TO-DO ITEM: Everything from the line containing "Court, Office Buildings" to the close of the records below should be output exactly, line by line, with no other lines given.

DATA SUPPLIED:
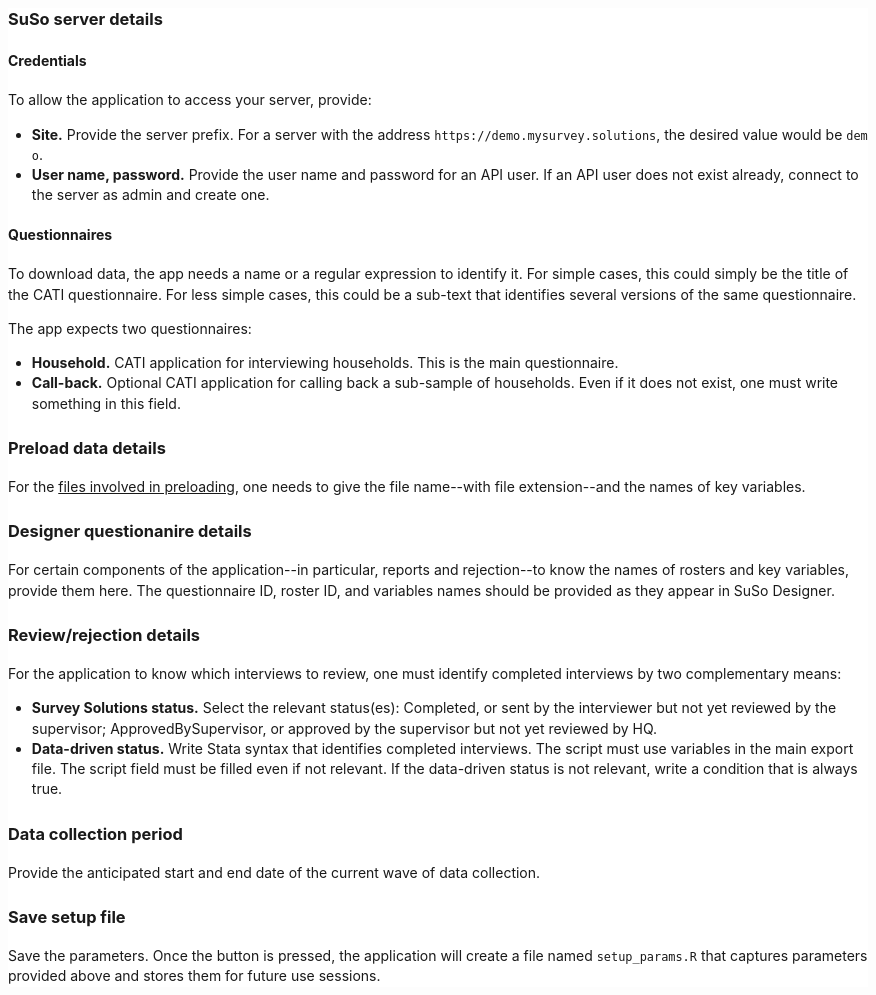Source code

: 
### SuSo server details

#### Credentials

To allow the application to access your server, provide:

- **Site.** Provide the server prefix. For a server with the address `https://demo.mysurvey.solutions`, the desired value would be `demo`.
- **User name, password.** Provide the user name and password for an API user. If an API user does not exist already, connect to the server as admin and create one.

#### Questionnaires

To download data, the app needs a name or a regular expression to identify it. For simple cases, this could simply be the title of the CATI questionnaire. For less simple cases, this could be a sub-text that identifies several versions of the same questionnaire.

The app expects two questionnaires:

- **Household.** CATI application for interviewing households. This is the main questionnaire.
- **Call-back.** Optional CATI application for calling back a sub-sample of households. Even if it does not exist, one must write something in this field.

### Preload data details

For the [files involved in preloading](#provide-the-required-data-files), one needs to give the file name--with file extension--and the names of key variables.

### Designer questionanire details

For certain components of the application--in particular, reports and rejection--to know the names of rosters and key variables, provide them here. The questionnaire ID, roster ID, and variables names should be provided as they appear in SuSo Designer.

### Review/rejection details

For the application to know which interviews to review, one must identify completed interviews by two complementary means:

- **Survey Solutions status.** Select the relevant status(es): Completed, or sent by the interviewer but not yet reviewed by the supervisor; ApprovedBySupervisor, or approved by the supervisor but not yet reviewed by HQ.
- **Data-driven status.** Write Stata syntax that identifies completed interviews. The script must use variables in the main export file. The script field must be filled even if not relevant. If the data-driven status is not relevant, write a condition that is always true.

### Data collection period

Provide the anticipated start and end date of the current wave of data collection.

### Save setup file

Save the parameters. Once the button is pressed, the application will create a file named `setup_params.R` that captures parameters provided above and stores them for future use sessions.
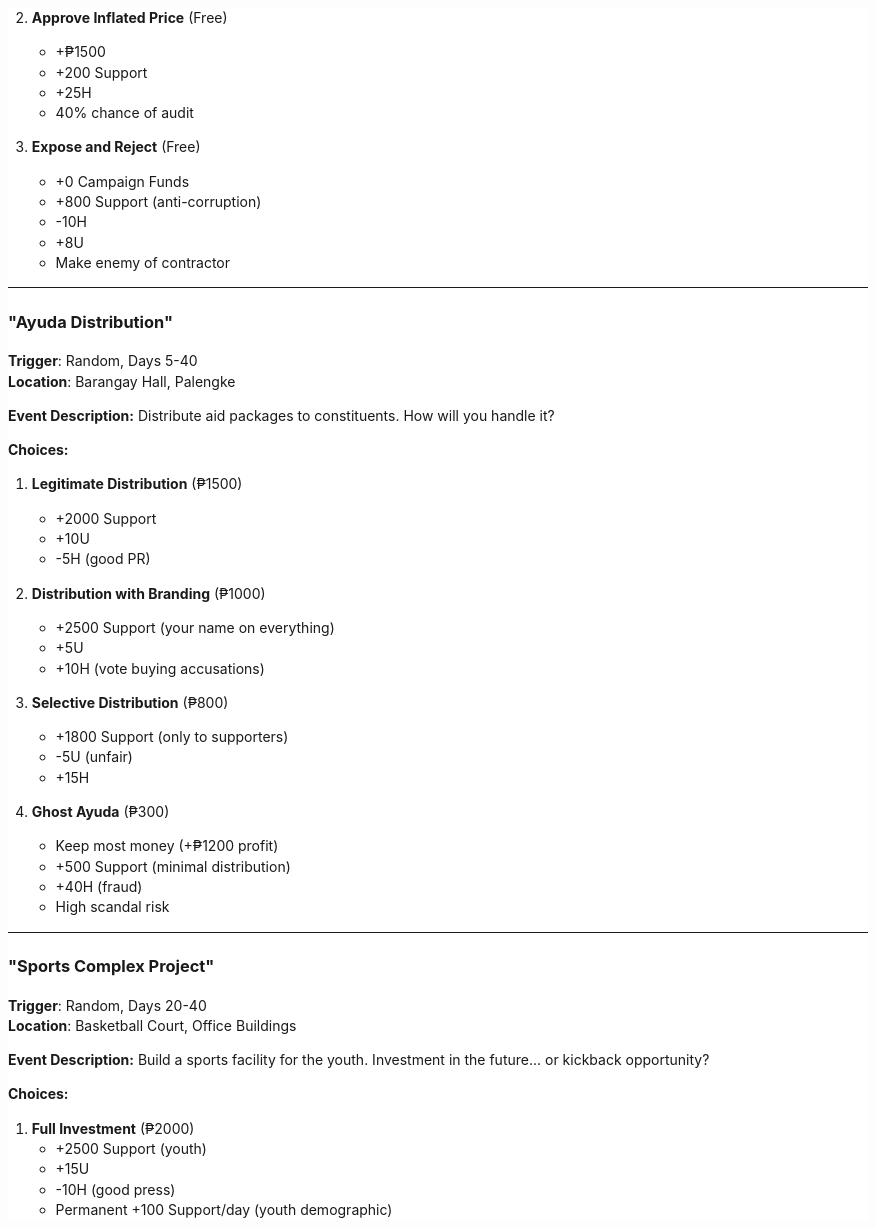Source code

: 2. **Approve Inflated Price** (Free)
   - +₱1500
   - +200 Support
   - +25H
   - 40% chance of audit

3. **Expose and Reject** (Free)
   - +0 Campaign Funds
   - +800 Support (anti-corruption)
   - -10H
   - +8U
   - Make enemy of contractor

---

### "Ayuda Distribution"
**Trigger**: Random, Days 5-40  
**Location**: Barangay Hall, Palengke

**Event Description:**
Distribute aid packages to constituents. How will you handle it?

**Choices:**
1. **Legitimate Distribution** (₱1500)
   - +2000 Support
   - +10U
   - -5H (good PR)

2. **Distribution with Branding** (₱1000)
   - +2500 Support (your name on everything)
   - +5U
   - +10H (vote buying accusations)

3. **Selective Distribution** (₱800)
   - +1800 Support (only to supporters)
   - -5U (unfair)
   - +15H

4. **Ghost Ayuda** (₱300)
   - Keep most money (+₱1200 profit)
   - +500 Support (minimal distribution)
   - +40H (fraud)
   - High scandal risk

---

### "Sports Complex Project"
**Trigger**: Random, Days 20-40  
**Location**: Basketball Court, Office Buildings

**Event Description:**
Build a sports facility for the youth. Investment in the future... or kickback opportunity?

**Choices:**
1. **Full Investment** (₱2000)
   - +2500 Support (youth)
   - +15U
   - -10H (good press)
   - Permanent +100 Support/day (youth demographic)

RESPONSE BELOW:
**Location**: Basketball Court, Office Buildings

**Event Description:**
Build a sports facility for the youth. Investment in the future... or kickback opportunity?

**Choices:**
1. **Full Investment** (₱2000)
   - +2500 Support (youth)
   - +15U
   - -10H (good press)
   - Permanent +100 Support/day (youth demographic)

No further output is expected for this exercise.